## begin SUPPLIED TEXT

By Kim S. Ponce, MS Physics I, MSU-IIT




Given the recursion relation: a_{n+2} = \frac{2n+1-\varepsilon}{(n+2)(n+1)}a_{n}. (a) Find  \frac{a_{n+2}}{a_{n}}  for large n. (b) Compare result from (a) to \xi^{n}e^{\xi^{2}}.




Starting with the recursion relation,


\begin{array}{lll} a_{n+2}& = &\frac{2n+1-\varepsilon}{(n+2)(n+1)}a_{n}\end{array}


\begin{array}{lll} \frac{a_{n+2}}{a_{n}}& = &\frac{2n+1-\varepsilon}{(n+2)(n+1)}\end{array}


When n\rightarrow\infty, the expression above reduces to


\begin{array}{lll} \frac{a_{n+2}}{a_{n}}& = &\frac{2n}{n^{2}}\\ \\& = &\frac{2}{n}\end{array}


Now, we compare this to \xi^{n}e^{\xi^{2}} which can be rewritten in the form:


\begin{array}{lll} \xi^{m}e^{\xi^{2}}& = &\sum_{l=0}^{\infty} \frac{\xi^{2l}}{l!}\xi^{m} \end{array}


since e^{x} = \sum_{n=0}^{\infty} \frac{x^{n}}{n!}  and thus,


\begin{array}{lll} \xi^{m}e^{\xi^{2}}& = &\sum_{l=0}^{\infty} \frac{\xi^{2l+m}}{l!} \end{array}


Finding for a_{n} and a_{n+2} , a_{n} is the coefficient of \xi^{n} = \frac{1}{l!} with n = 2l+m. So, l= \frac{n-m}{2}. Thus, a_{n+2} = \frac{1}{(\frac{n+2-m}{2})!}.

## end SUPPLIED TEXT

REQUIREMENT 1:
Answer these questions about the recursion-relation text, one line each, marked (a), (b), and (c) like the questions.
(a) To what expression does a_{n+2}/a_n reduce as n approaches infinity?
(b) What relation between n, l, and m does the text give when it identifies a_n as the coefficient of ξ^n?
(c) Which institution appears in the byline?
The text and the entries are unrelated to each other.

## begin THE INPUT

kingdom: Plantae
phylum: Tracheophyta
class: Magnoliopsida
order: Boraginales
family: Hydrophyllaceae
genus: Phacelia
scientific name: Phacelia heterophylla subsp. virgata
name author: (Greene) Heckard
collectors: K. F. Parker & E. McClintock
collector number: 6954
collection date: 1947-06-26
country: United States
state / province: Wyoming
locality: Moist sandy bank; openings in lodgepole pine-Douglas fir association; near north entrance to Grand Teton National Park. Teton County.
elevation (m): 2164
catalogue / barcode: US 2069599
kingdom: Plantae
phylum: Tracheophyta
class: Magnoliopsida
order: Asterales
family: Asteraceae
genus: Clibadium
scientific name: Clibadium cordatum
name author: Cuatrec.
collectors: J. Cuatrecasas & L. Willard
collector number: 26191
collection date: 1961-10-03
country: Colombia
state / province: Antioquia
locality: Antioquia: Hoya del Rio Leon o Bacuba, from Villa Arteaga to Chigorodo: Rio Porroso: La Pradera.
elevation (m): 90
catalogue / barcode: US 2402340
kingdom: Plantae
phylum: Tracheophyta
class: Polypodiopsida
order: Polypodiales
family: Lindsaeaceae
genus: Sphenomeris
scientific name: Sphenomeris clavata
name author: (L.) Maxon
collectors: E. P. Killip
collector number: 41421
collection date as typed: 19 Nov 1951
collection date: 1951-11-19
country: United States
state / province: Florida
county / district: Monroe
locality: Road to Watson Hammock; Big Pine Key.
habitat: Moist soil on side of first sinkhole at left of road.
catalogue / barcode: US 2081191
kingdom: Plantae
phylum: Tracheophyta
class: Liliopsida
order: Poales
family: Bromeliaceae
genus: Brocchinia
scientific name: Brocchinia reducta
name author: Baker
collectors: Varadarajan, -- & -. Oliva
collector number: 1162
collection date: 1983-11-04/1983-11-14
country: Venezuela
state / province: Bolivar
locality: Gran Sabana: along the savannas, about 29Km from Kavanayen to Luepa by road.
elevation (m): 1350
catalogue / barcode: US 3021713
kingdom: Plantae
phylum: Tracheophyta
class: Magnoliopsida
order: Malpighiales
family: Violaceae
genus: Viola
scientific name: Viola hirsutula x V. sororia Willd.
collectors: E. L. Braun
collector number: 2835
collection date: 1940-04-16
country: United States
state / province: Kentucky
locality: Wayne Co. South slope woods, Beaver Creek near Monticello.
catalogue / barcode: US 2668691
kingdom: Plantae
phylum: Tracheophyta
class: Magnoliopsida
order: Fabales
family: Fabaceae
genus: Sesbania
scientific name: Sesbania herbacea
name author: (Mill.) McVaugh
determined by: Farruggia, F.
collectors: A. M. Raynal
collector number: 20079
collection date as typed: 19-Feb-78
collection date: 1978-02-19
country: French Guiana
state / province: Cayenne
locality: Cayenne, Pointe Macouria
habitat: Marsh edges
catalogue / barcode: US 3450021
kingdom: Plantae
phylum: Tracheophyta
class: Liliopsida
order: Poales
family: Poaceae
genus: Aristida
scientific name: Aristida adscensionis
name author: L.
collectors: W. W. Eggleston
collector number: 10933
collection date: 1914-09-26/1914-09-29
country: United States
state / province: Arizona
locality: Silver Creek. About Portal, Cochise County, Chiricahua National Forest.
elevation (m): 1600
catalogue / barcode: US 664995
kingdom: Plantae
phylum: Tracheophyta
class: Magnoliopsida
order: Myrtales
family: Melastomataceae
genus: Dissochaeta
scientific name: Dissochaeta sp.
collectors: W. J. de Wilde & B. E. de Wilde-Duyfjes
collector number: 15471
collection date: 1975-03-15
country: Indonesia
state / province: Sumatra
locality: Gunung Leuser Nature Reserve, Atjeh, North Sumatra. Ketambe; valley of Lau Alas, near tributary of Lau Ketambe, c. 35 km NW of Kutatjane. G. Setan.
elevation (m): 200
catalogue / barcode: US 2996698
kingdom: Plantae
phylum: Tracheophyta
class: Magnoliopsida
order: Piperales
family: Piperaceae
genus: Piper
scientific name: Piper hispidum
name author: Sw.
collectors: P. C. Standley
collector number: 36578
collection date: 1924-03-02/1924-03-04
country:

## end THE INPUT

REQUIREMENT 2: Rewrite the part of the entries that opens with the line containing "elevation (m): 90" and closes with the line containing "collector number: 1162" as a Markdown table with the columns Row and Line. Give each line a row number and leave out blank lines.

RESULT 1:
(a) 2/n
(b) n = 2l + m
(c) MSU-IIT

RESULT 2:
| Row | Line |
|---|---|
| 1 | elevation (m): 90 |
| 2 | catalogue / barcode: US 2402340 |
| 3 | kingdom: Plantae |
| 4 | phylum: Tracheophyta |
| 5 | class: Polypodiopsida |
| 6 | order: Polypodiales |
| 7 | family: Lindsaeaceae |
| 8 | genus: Sphenomeris |
| 9 | scientific name: Sphenomeris clavata |
| 10 | name author: (L.) Maxon |
| 11 | collectors: E. P. Killip |
| 12 | collector number: 41421 |
| 13 | collection date as typed: 19 Nov 1951 |
| 14 | collection date: 1951-11-19 |
| 15 | country: United States |
| 16 | state / province: Florida |
| 17 | county / district: Monroe |
| 18 | locality: Road to Watson Hammock; Big Pine Key. |
| 19 | habitat: Moist soil on side of first sinkhole at left of road. |
| 20 | catalogue / barcode: US 2081191 |
| 21 | kingdom: Plantae |
| 22 | phylum: Tracheophyta |
| 23 | class: Liliopsida |
| 24 | order: Poales |
| 25 | family: Bromeliaceae |
| 26 | genus: Brocchinia |
| 27 | scientific name: Brocchinia reducta |
| 28 | name author: Baker |
| 29 | collectors: Varadarajan, -- & -. Oliva |
| 30 | collector number: 1162 |